Problem description: For every line of the material below, check for the string "Right" and return the line if it is there.

Available data:

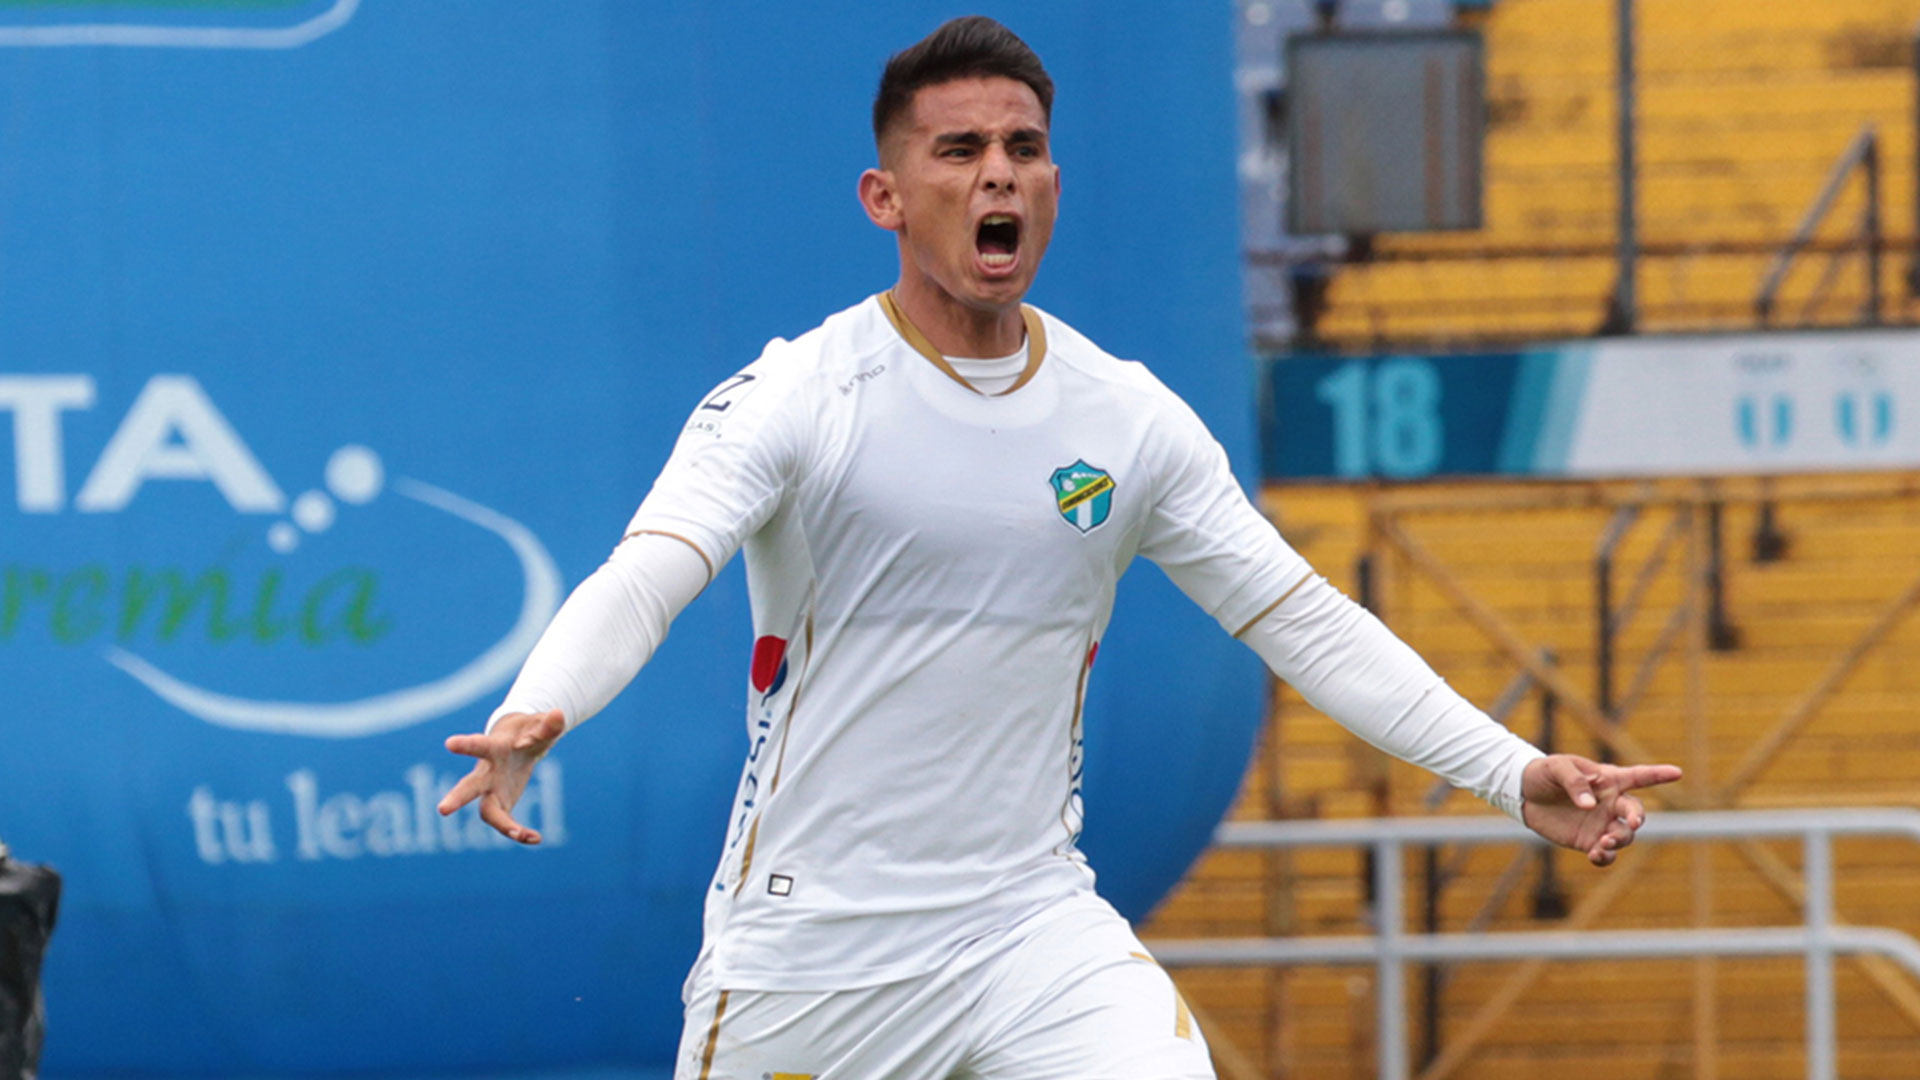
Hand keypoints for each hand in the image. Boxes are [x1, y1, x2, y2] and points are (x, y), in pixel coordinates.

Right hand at [437, 709, 565, 843]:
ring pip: (487, 811)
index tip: (449, 743)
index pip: (478, 745)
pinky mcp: (501, 803)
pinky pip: (506, 822)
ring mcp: (492, 790)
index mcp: (494, 748)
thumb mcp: (539, 726)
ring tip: (521, 835)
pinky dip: (520, 832)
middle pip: (469, 786)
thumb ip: (548, 725)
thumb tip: (559, 714)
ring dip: (501, 825)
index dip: (466, 745)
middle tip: (442, 809)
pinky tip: (536, 838)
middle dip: (457, 797)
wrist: (519, 742)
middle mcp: (487, 771)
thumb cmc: (526, 731)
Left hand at [1520, 753, 1683, 866]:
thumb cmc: (1544, 773)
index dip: (1658, 774)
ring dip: (1619, 840)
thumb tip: (1589, 804)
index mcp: (1609, 779)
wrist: (1524, 794)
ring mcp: (1602, 824)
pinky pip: (1606, 854)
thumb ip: (1574, 781)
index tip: (1677, 772)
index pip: (1638, 776)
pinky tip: (1596, 855)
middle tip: (1632, 822)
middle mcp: (1611, 803)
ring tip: (1604, 842)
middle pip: (1635, 812)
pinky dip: (1606, 857)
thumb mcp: (1556, 768)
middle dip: (1637, 817)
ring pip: (1624, 836)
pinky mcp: (1589, 841)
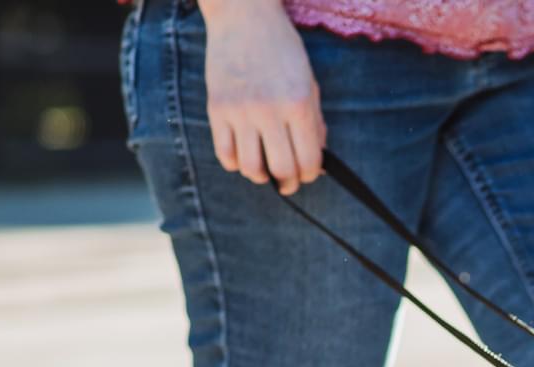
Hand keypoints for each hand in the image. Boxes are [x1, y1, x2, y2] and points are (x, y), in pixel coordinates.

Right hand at [200, 0, 325, 194]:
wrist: (243, 16)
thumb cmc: (282, 49)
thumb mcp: (308, 83)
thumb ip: (314, 123)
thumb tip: (317, 162)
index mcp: (297, 104)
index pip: (309, 160)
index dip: (311, 175)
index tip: (308, 174)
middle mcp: (268, 110)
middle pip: (281, 169)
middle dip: (288, 183)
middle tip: (288, 181)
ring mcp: (240, 110)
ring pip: (250, 168)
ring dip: (261, 176)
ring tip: (265, 170)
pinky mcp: (216, 108)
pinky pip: (224, 153)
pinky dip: (235, 164)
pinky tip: (244, 156)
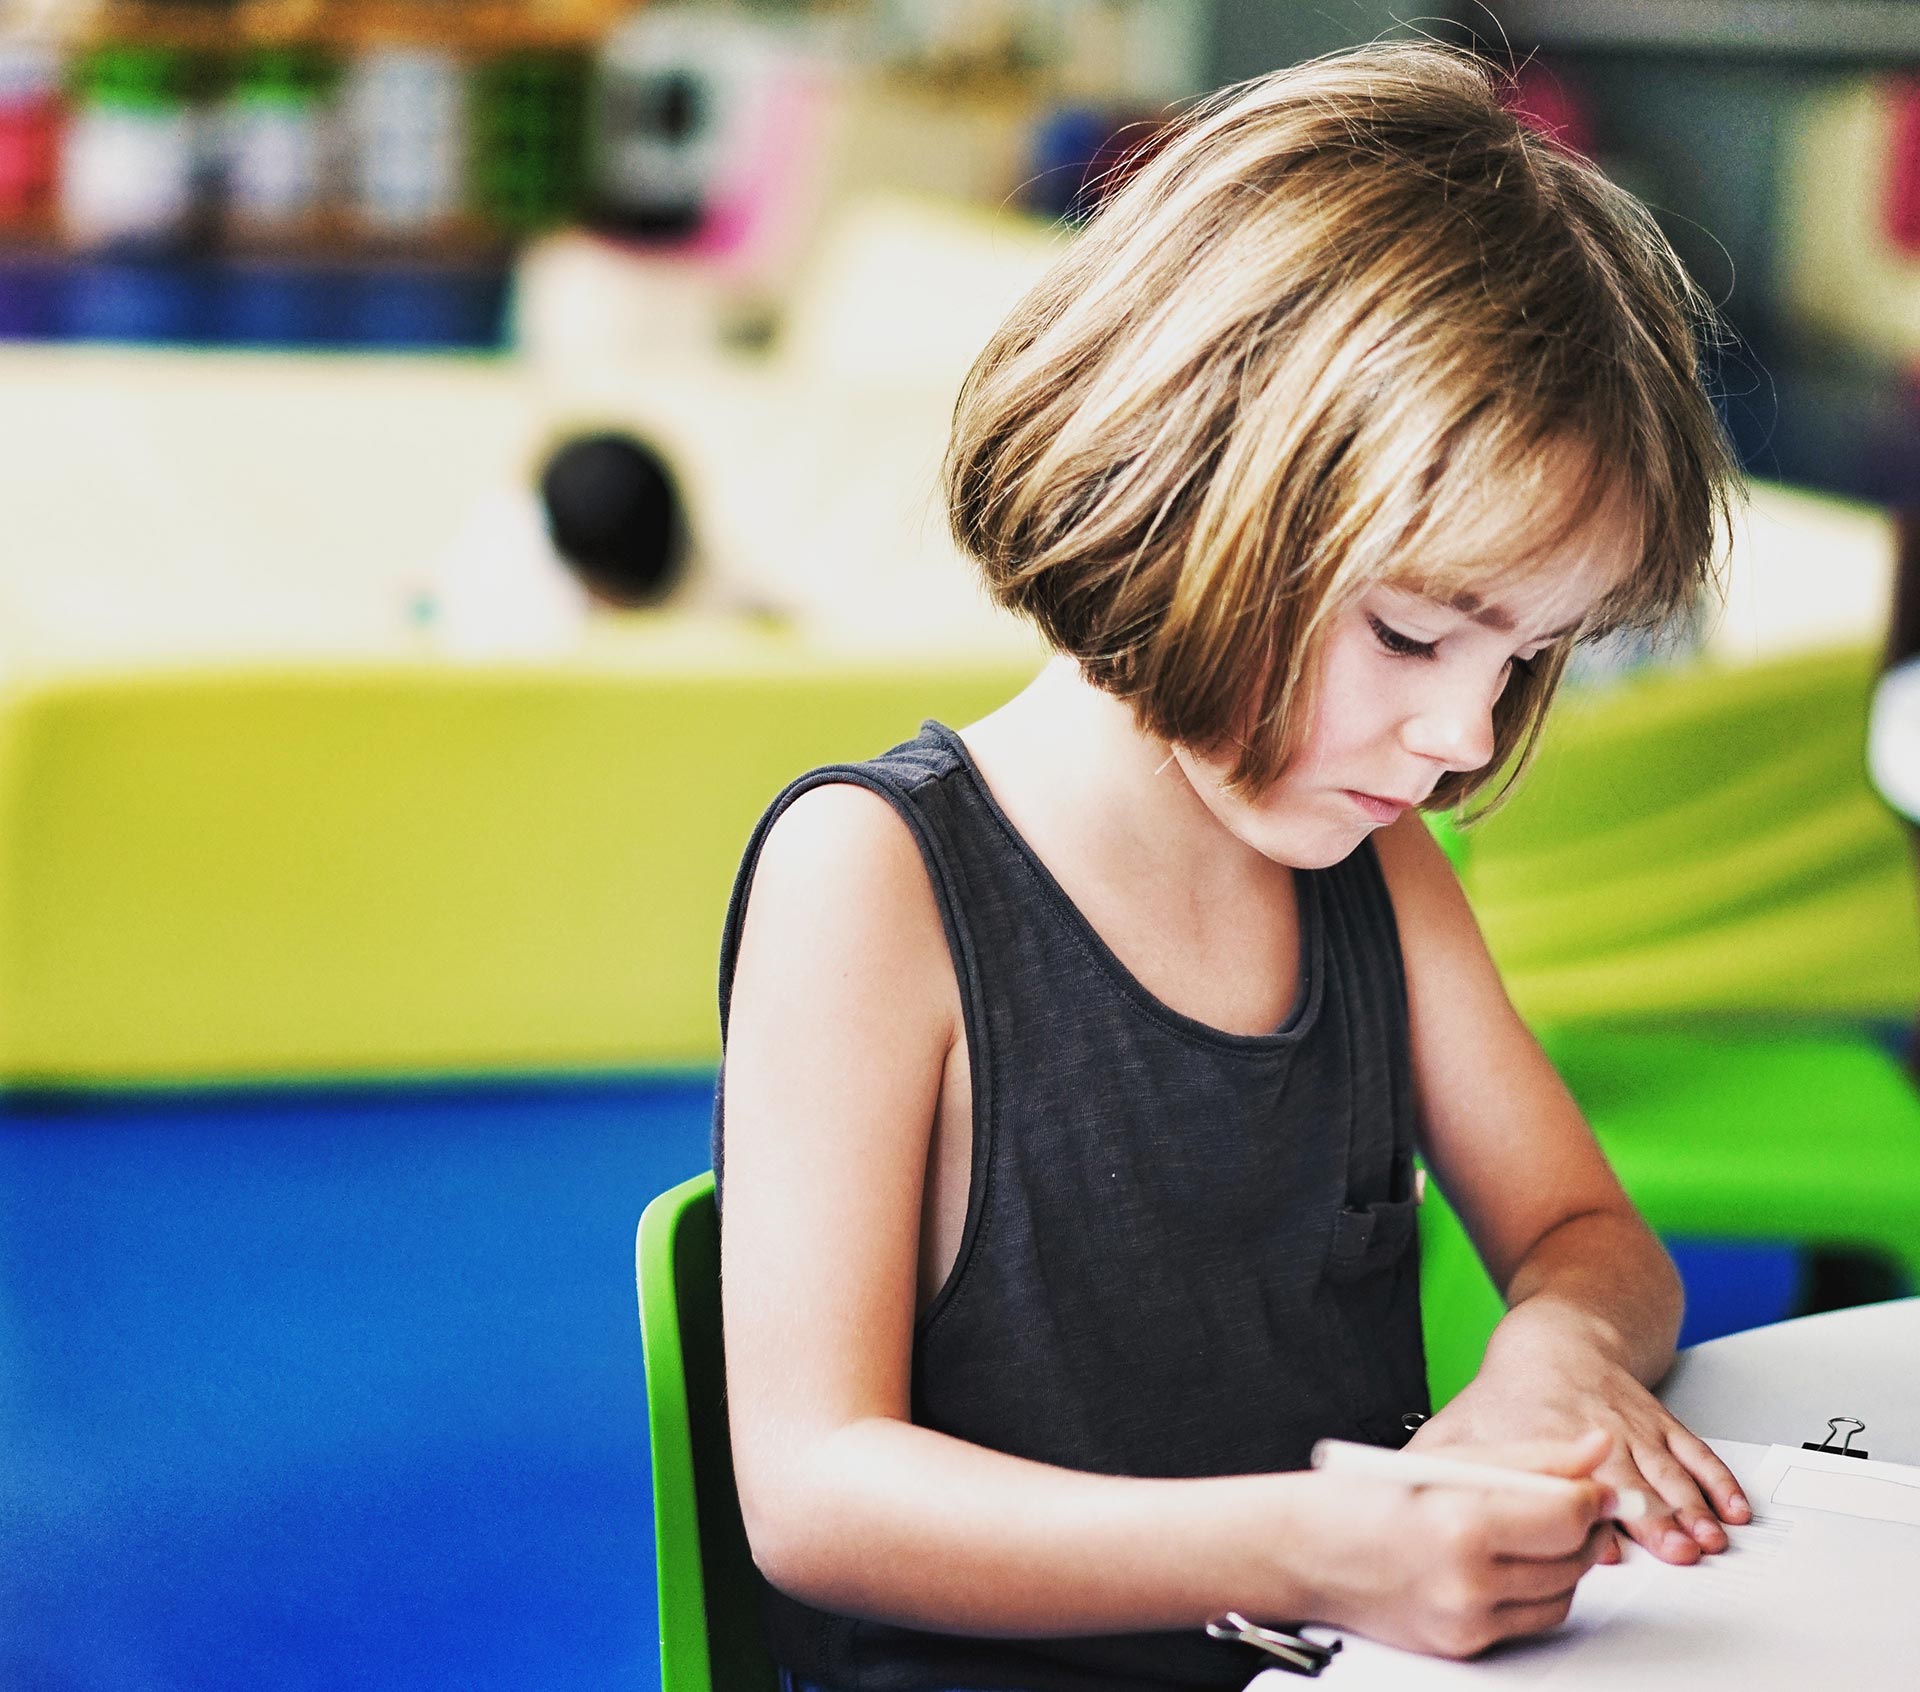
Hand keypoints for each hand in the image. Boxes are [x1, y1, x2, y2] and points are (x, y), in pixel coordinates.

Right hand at [1287, 1430, 1615, 1658]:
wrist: (1306, 1553)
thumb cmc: (1362, 1498)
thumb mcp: (1445, 1459)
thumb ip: (1530, 1457)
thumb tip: (1594, 1450)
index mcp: (1461, 1524)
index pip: (1565, 1514)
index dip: (1590, 1494)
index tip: (1595, 1481)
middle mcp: (1468, 1582)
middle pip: (1571, 1558)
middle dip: (1584, 1526)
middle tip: (1577, 1501)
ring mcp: (1468, 1621)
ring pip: (1561, 1595)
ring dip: (1565, 1562)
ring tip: (1539, 1528)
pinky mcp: (1466, 1646)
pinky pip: (1530, 1620)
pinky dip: (1535, 1591)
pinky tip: (1511, 1561)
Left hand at [1411, 1319, 1751, 1565]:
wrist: (1558, 1335)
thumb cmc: (1509, 1392)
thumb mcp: (1462, 1424)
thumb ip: (1438, 1466)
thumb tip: (1399, 1504)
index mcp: (1545, 1435)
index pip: (1567, 1478)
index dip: (1586, 1512)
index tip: (1603, 1545)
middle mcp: (1596, 1432)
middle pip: (1629, 1480)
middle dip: (1655, 1517)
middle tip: (1676, 1550)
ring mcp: (1634, 1429)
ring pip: (1668, 1471)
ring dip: (1691, 1507)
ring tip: (1706, 1537)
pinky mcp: (1662, 1425)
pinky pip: (1696, 1452)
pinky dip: (1718, 1482)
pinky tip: (1732, 1509)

Output:
Right hand at [437, 709, 565, 843]:
Right hand at [200, 0, 325, 194]:
Right hand at [1287, 1430, 1615, 1658]:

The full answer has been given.